** SOURCE **
============

VAE
VAE (Variational Autoencoder)
Prior Distribution of Latent Variables
In VAE, we assume that the latent variable \(\boldsymbol{z}\) is generated from a standard normal distribution.
\[p(\boldsymbol{z}) = \mathcal{N}(\boldsymbol{z}; \boldsymbol{0}, \boldsymbol{I})\]Setting the prior distribution to a standard normal distribution has several advantages: sampling is straightforward, no parameters need to be prepared, and the KL divergence in the loss function (explained later) can be solved analytically. There are also reported examples1 where the approximate distribution of the prior is modeled with a neural network.
Formulation of the Generative Model
The goal of VAE is to model the distribution of observed data \(p(\boldsymbol{x})\). However, the output of a neural network is a vector and is obtained deterministically. This means we cannot directly output a probability density function. Therefore, we define the likelihood as a normal distribution with the decoder output \(\hat{\boldsymbol{x}}\) as the mean.
\[\hat{\boldsymbol{x}} = \text{NeuralNet}(\boldsymbol{z}; \boldsymbol{\theta})\] \[p_{\boldsymbol{\theta}}(\boldsymbol{x}\mid\boldsymbol{z}) = \mathcal{N}(\boldsymbol{x}; \hat{\boldsymbol{x}}, \boldsymbol{I})\]This allows the decoder to define the probability density of generating \(\boldsymbol{x}\) given the latent variable \(\boldsymbol{z}\).

============

** DATA SECTION **
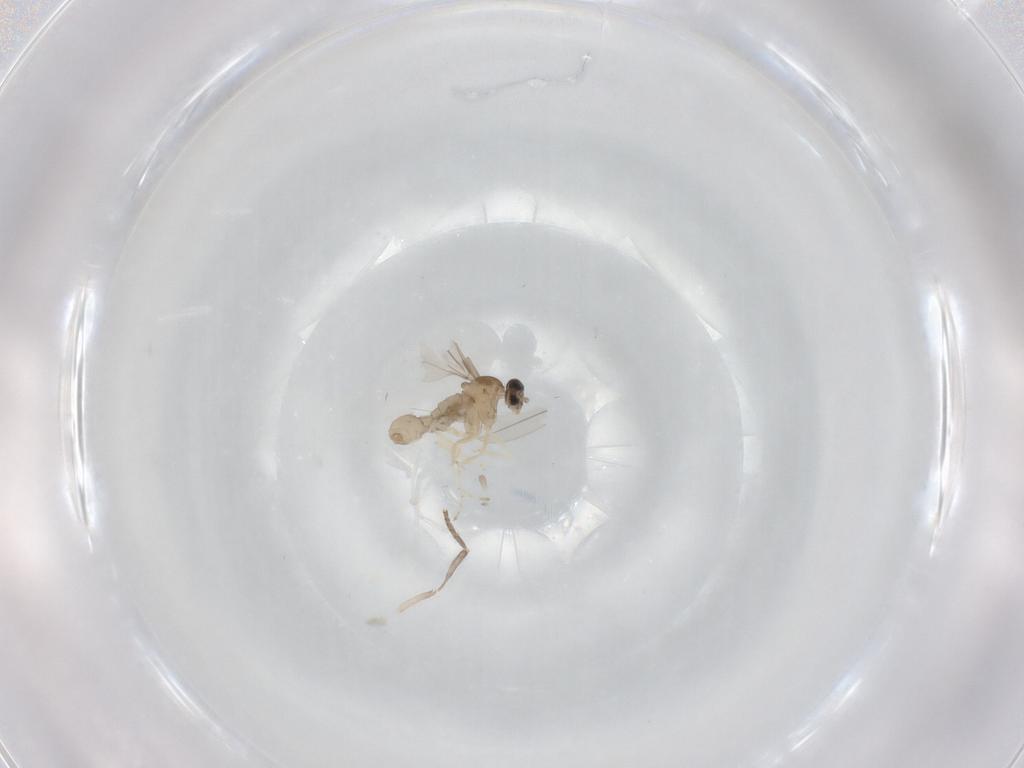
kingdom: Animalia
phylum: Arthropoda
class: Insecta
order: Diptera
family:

============

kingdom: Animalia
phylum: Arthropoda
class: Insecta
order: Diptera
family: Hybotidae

============

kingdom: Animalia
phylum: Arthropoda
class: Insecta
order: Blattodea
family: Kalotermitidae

============

** EXERCISES TO COMPLETE **
a. Retype the VAE text starting with "Formulation of the" and going on through "as the mean.".
b. In the VAE text, what kind of distribution is the latent variable assumed to be generated from?
The listing has nothing to do with the VAE text.

** ANSWERS IN ORDER **
a.
Formulation of the Generative Model
The goal of VAE is to model the distribution of observed data \(p(\boldsymbol{x})\). However, the output of a neural network is a vector and is obtained deterministically. This means we cannot directly output a probability density function. Therefore, we define the likelihood as a normal distribution with the decoder output \(\hat{\boldsymbol{x}}\) as the mean.

b. A standard normal distribution.